Adult tissue is characterized by a lag period of several days preceding the onset of growth in vitro.

Treatment of fresh adult tissues with trypsin before planting them in culture flasks stimulated the tissues to grow sooner and more rapidly.

Best stimulation was obtained by slow digestion at low temperature. The tissues lost nitrogen during the digestion. Lowering the temperature from 22°C. to 5°C. reduced the digestion of aorta tissue much less than it reduced the digestion of casein.

Washing the tissue after trypsin treatment resulted in better stimulation.

Trypsin solutions of different degrees of purity, when diluted to equal activity toward casein, gave equal stimulation to the tissue growth. These included solutions of Northrop's crystalline trypsin and chymo-trypsin.

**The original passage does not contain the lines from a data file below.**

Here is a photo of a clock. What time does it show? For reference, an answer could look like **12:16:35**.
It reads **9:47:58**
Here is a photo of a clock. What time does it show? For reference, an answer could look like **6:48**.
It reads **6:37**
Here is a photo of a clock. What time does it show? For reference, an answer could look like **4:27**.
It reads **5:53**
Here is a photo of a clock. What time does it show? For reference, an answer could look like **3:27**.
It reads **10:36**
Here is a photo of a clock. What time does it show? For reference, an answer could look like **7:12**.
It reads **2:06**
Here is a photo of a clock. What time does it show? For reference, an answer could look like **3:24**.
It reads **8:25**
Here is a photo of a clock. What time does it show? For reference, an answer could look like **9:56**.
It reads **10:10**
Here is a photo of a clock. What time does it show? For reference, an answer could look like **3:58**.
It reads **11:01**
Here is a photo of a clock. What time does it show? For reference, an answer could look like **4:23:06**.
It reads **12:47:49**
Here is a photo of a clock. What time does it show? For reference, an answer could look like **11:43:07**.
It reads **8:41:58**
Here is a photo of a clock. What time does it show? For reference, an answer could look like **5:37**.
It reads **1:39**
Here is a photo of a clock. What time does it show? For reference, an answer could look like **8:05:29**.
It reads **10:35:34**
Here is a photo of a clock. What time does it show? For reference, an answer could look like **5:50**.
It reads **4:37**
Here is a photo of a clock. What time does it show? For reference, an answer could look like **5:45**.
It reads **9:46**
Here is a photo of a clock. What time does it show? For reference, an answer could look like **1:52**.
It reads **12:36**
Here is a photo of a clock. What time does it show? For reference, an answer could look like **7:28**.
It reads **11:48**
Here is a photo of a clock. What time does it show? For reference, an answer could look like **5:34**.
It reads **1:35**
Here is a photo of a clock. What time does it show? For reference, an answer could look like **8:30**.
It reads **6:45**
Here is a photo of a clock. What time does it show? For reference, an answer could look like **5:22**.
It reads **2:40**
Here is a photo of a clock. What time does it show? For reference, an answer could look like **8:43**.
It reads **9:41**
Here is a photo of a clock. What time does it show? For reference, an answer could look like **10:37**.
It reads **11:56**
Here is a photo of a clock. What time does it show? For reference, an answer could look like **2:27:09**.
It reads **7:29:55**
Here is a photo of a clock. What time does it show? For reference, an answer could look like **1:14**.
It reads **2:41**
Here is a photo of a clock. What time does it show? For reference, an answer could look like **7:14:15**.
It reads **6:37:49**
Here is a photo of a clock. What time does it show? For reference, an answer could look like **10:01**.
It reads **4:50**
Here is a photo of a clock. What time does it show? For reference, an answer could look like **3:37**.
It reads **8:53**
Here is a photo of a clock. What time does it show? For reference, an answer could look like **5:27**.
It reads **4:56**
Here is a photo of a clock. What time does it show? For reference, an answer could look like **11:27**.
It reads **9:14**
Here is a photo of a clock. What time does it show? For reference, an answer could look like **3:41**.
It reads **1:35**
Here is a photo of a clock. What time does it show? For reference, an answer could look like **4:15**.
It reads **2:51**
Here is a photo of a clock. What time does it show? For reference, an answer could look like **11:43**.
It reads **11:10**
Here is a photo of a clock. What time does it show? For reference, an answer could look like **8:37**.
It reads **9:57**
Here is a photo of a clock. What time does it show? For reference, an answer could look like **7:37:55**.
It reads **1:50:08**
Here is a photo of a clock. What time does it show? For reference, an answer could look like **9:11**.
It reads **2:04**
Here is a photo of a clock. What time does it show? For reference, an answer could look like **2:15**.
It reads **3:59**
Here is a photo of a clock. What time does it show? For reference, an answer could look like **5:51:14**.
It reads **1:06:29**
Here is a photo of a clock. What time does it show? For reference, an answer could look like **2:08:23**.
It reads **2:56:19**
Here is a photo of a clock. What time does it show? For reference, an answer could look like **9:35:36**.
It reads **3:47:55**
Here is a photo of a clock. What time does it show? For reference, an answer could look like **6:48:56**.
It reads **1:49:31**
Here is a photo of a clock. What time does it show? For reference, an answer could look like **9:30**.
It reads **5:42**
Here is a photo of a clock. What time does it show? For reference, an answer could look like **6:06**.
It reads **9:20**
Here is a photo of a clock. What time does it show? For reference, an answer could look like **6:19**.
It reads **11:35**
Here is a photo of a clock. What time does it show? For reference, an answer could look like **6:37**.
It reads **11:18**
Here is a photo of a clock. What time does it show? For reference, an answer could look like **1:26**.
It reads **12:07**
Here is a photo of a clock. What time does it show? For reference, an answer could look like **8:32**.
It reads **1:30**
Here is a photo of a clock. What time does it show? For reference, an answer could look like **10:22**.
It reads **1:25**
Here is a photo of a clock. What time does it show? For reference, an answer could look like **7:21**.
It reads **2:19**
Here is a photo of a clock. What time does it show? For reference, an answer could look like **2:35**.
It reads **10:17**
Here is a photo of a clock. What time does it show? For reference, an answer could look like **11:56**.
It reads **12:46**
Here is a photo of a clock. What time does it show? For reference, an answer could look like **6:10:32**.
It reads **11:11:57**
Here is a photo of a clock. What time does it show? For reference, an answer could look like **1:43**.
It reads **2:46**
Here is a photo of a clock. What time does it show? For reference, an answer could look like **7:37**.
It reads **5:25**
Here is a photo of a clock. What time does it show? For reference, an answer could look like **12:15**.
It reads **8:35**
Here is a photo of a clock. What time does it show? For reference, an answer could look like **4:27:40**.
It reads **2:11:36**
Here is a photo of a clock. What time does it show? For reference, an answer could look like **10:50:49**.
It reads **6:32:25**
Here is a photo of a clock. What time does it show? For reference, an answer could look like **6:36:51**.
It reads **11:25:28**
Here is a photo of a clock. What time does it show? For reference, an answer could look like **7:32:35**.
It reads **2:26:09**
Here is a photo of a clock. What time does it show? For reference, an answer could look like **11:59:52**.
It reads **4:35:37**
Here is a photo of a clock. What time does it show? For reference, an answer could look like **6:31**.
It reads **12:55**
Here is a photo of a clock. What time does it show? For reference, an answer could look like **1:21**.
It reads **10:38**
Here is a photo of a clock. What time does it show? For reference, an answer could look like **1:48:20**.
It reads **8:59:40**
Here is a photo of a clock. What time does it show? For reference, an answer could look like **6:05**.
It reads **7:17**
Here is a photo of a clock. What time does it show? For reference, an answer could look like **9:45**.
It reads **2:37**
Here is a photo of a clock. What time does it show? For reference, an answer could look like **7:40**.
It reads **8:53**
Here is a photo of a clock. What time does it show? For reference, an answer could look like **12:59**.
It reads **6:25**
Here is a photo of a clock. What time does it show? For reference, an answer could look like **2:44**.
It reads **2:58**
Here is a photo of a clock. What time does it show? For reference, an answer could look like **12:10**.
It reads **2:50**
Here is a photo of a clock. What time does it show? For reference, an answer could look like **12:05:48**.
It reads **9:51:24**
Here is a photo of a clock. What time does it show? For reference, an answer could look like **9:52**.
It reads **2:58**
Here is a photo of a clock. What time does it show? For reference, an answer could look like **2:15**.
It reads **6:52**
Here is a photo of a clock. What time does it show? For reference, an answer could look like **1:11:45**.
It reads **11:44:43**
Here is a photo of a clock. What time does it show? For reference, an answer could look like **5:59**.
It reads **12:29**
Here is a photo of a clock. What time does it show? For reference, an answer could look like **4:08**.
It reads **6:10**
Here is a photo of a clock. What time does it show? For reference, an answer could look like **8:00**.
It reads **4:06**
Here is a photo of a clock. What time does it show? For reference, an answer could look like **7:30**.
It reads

Papain also stimulated growth in a similar manner.

The results indicate that this stimulation of tissue growth is due entirely to proteolytic action.

Cultures of adult fibroblasts (and some tumor cultures) having reached a state of retarded growth have been treated with trypsin to digest away most of the plasma clot (used as a medium). Fresh plasma has been added to renew the clot. This treatment has resulted in an immediate renewal of growth.

Reasons are given for supposing that the cells produce an inhibitor in vitro which they deposit in the surrounding clot, and which is removed by the action of trypsin.